What you return should match the material below line for line, except that no image appears in it.

Exercise data>

== Segment start ==

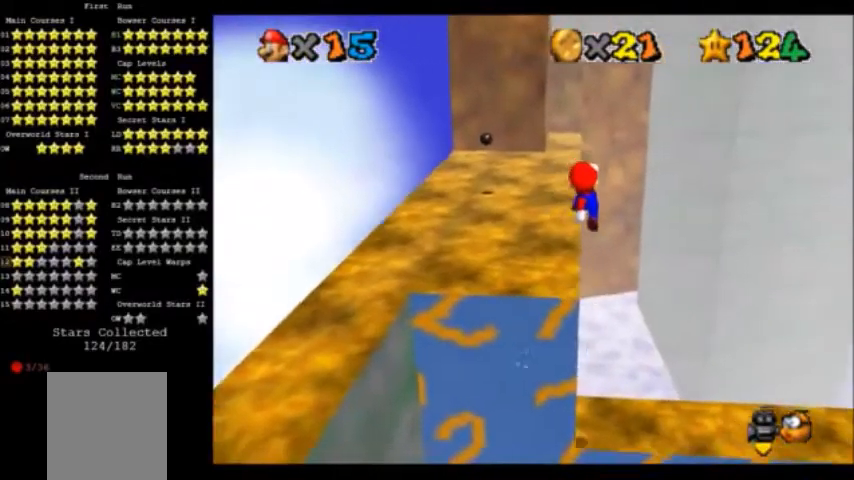
{"buttons": ["C_DOWN", "C_RIGHT"], "left_stick": "left", "events": [[166, "left_stick", "left"], [333, "A", "up"], [500, "C_DOWN", "down"], [500, "C_RIGHT", "down"]]}
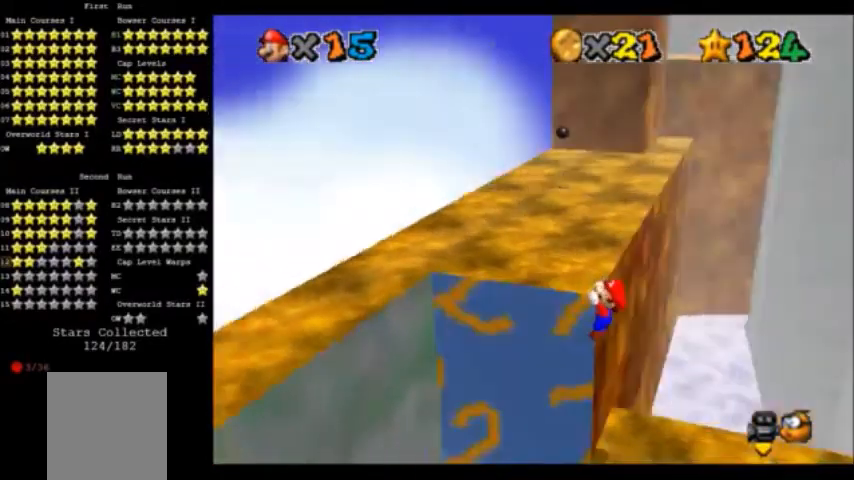
{"buttons": [], "left_stick": "center"}
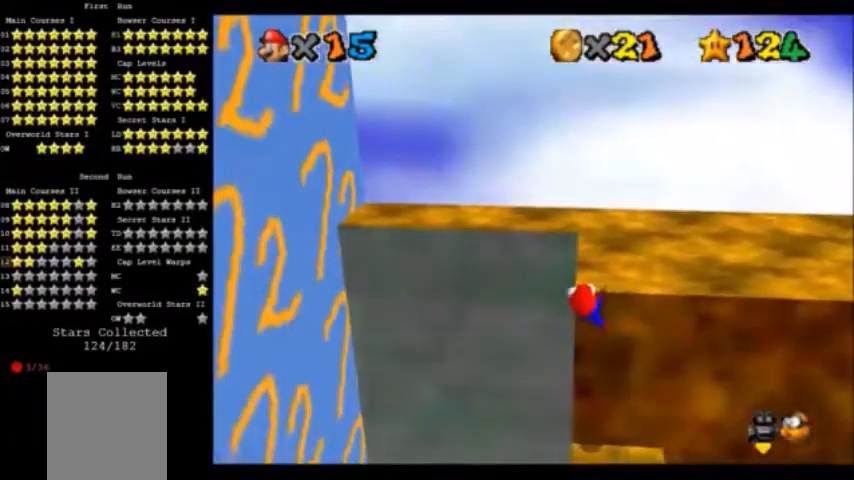
{"buttons": [], "left_stick": "center", "events": []}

== Segment end ==

Result for this exercise>
{"buttons": ["C_DOWN", "C_RIGHT"], "left_stick": "left", "events": [[166, "left_stick", "left"], [333, "A", "up"], [500, "C_DOWN", "down"], [500, "C_RIGHT", "down"]]}
{"buttons": [], "left_stick": "center"}
{"buttons": [], "left_stick": "center", "events": []}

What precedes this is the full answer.